TASK BRIEF: Reproduce the SEC filing excerpt about the chief financial officer's departure in full, word for word.

--- GIVEN TEXT ---

Item 5.02 Departure of Directors or Certain Officers:
Election of Directors; Appointment of Certain Officer; Compensatory Arrangements of Certain Officers.
| Item 5.02 (b) | Departure of Chief Financial Officer. |
Effective December 11, 2022, Michael Gilbreth resigned
from his position as Chief Financial Officer of the Company. Mr. Gilbreth’s resignation did not result from any disagreement or
difference of opinion with the Company with respect to its operations, policies, practices, internal controls, financial statements, audit
scope limitations, audit reports, or management representations, nor was it otherwise connected in any way with the Company’s financial
controls or audit procedures.
In connection with Mr. Gilbreth’s resignation as CFO, the Company
and Mr. Gilbreth into a Separation Agreement and Release of Claims effective December 11, 2022 (the “Separation Agreement”).

--- DATASET CONTENT ---

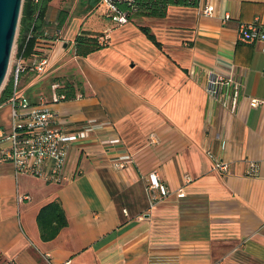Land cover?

---

RESPONSE:
Item 5.02 Departure of Directors or Certain Officers:
Election of Directors; Appointment of Certain Officer; Compensatory Arrangements of Certain Officers.
| Item 5.02 (b) | Departure of Chief Financial Officer. |
Effective December 11, 2022, Michael Gilbreth resigned
from his position as Chief Financial Officer of the Company. Mr. Gilbreth’s resignation did not result from any disagreement or
difference of opinion with the Company with respect to its operations, policies, practices, internal controls, financial statements, audit
scope limitations, audit reports, or management representations, nor was it otherwise connected in any way with the Company’s financial
controls or audit procedures.
In connection with Mr. Gilbreth’s resignation as CFO, the Company
and Mr. Gilbreth into a Separation Agreement and Release of Claims effective December 11, 2022 (the “Separation Agreement”).